Artificial intelligence is a branch of technology that’s already exerting massive influence over just about every type of engineering – and if trends continue, it’ll have even greater influence in years to come. While the term might conjure images from science fiction films, it actually covers a lot more ground. There are some kinds of narrow AI which have already far surpassed human intelligences: just think of the pocket calculator, which has been helping human mathematicians for decades. The AI advances of the future might take a similar form, supplementing human intelligence, and gradually replacing it.
So what form should we expect to see artificial intelligence take in the engineering industry in the years to come? Let’s take a look.
Internet of Things
The ‘internet of things’ refers to a network of internet-connected devices across the globe. These devices send data back to the manufacturer, which can be used to inform future engineering decisions. For example, the engine management system in a specific model of car might report data on exactly what the car was doing prior to a breakdown, and spot correlations between certain kinds of driving behaviour and certain results.

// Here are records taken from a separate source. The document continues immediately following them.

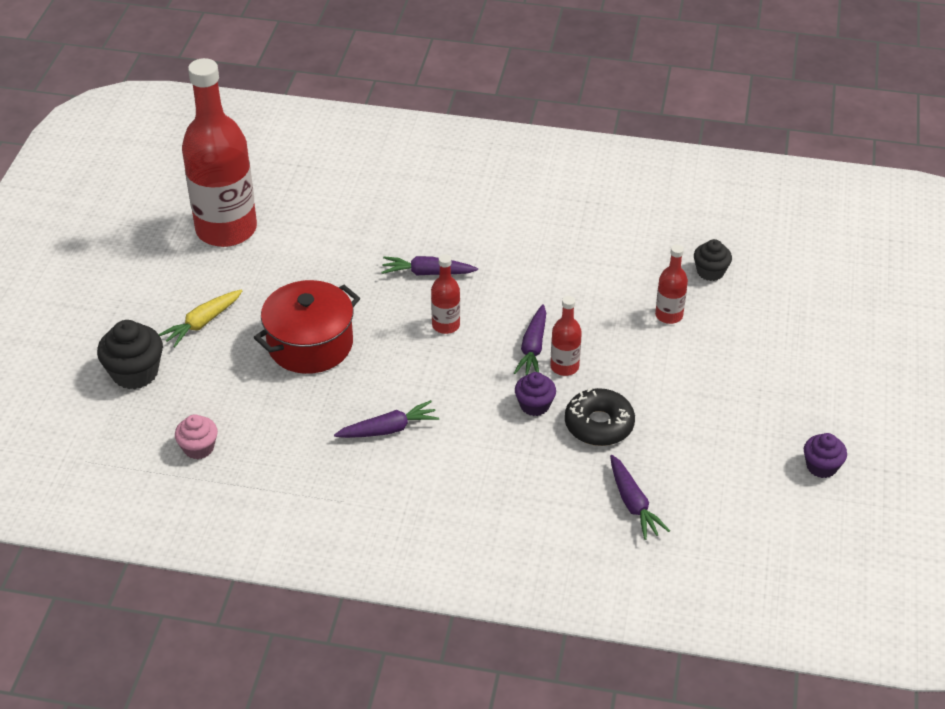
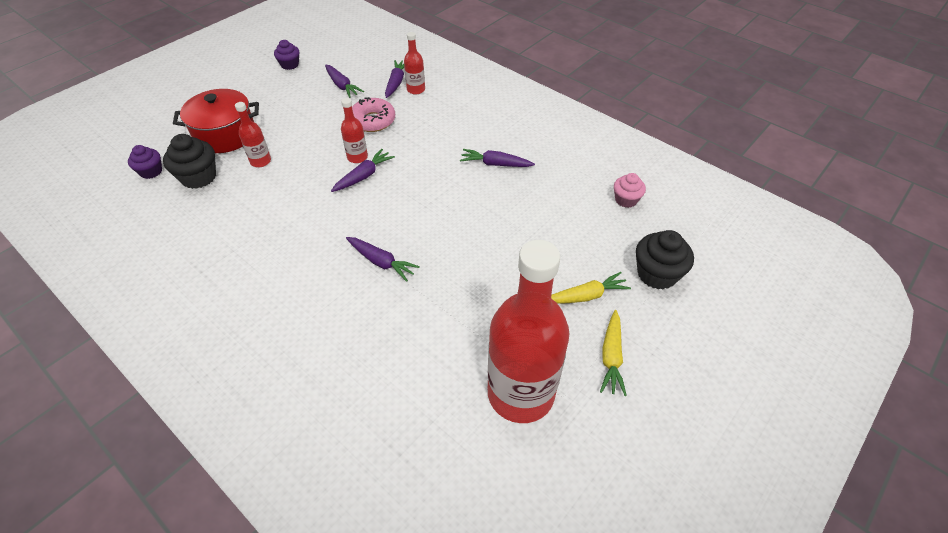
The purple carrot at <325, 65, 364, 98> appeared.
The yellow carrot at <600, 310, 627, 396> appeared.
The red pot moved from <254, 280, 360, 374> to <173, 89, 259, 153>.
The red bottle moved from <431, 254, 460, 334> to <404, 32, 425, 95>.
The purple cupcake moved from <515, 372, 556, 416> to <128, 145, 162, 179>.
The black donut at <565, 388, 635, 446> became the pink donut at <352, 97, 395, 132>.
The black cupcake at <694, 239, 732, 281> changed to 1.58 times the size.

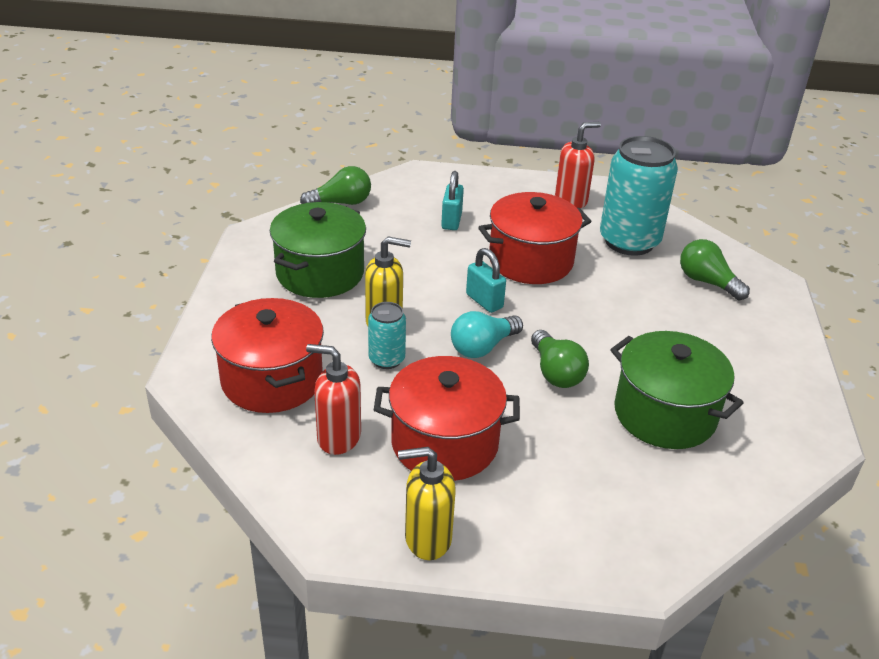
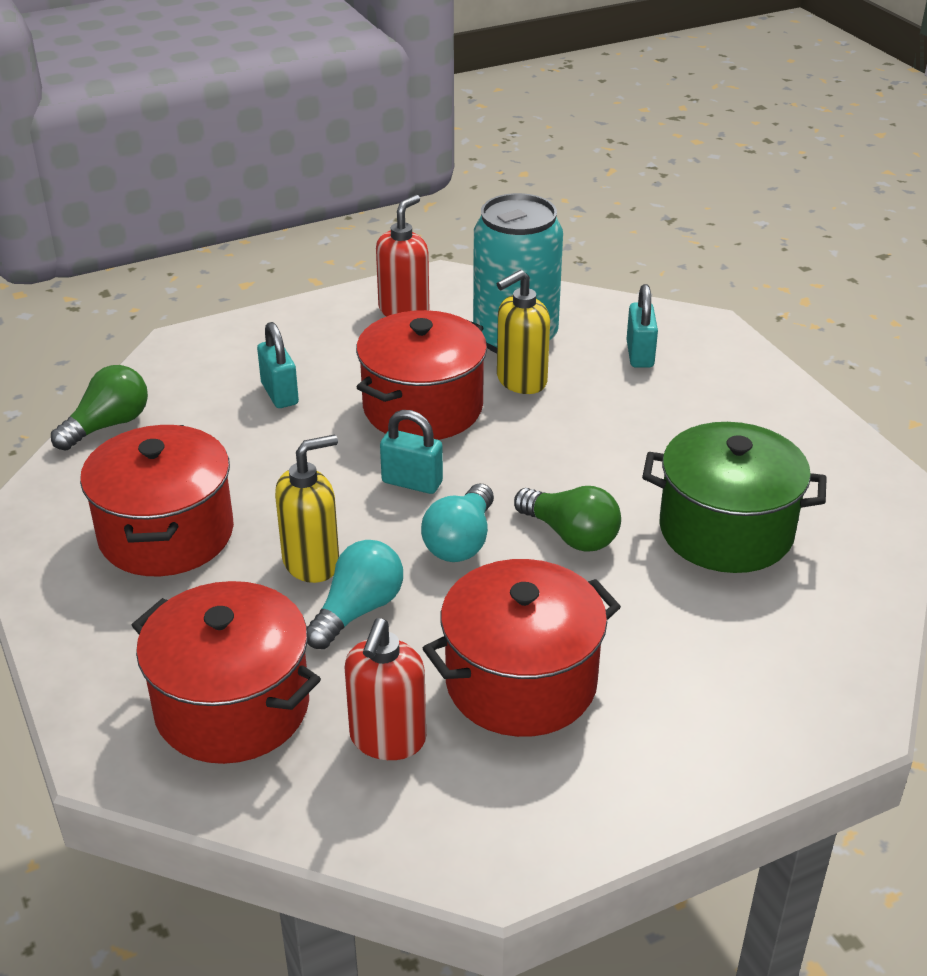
The yellow soap dispenser moved from <398, 447, 456, 560> to <496, 270, 550, 394>.
The turquoise can at <368, 302, 406, 369> was replaced by the turquoise light bulb at <307, 540, 403, 649>.
The green light bulb at <680, 239, 750, 300> was replaced by the turquoise padlock at <627, 284, 658, 368>.
The green pot at <270, 202, 366, 298> became the red pot at <80, 425, 234, 576>.
The red soap dispenser at <306, 344, 361, 455> turned 60 degrees counterclockwise.

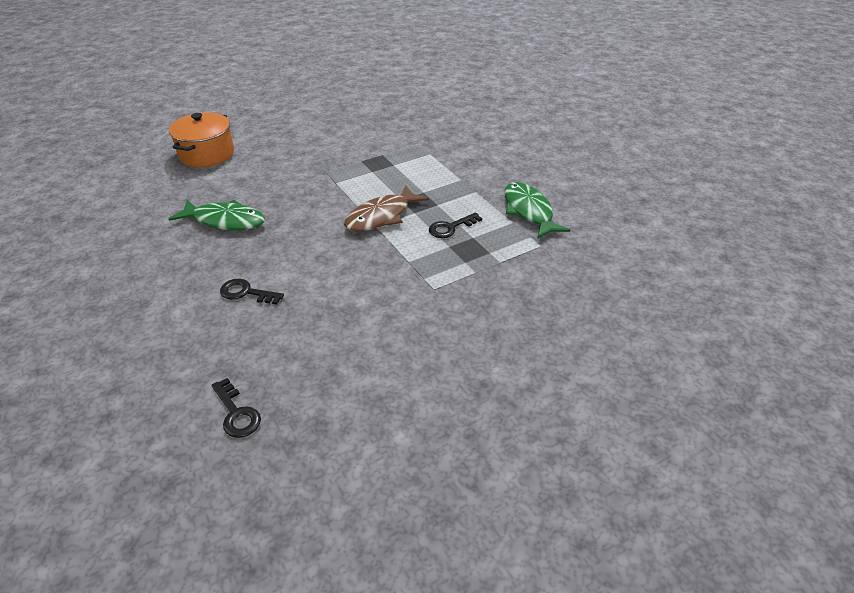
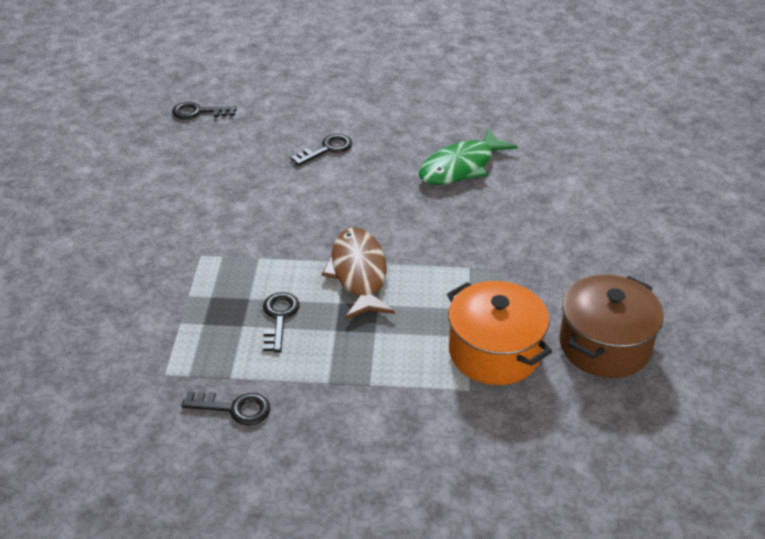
The brown pot at <559, 275, 664, 378> appeared.
The orange pot moved from <169, 112, 234, 167> to <447, 281, 552, 385>.
The green fish at <504, 182, 570, 239> was replaced by the black key at <181, 391, 270, 426>.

Sometimes, it’s difficult to write a program to help an AI distinguish one thing from another. The human brain can instantly distinguish an abstract image of the number two from a picture of a tree. But instructing an artificial intelligence to do the same is tricky. Where would you start? The answer comes in the form of machine learning. A series of programs are given a fixed input, asked to distinguish them, and the ones that succeed are mutated slightly (at random) and tested again. Over time, this Darwinian approach helps the machine to improve.
The advent of laser levels and measuring devices, of the sort available from RS Components, has made it possible for machines to obtain an accurate view of the world around them. Robots with legs are able to traverse all manner of terrain, and perform tasks that a human being would not be able to do. And it’s a mere matter of time before these machines are animated by artificial intelligences. In some environments, like construction, we might expect to see humanoid and mule-like robots working alongside real human ones, assisting with the precise transportation and distribution of heavy loads.
Human beings are extremely good at distinguishing faces. Even if we’re just looking at grainy, black-and-white images of a person’s eyes, we can still distinguish anger from pleasure and sadness. But thanks to an amazing amount of data and some machine-learned algorithms, artificial intelligences are becoming good enough to tell one person from another. This has considerable implications in the world of digital security: in the future, you might not even be asked to present your pin to an ATM; instead, a camera might scan your face and access your bank details automatically.
It’s undeniable that in the future, some jobs currently being performed by human beings will be instead performed by machines. You can already see this happening in retail stores with self-service checkouts. As we progress, we’ll reach the stage where truck drivers are supplanted with AI-powered replacements, all of which are fed constant updates about road conditions from a central control system.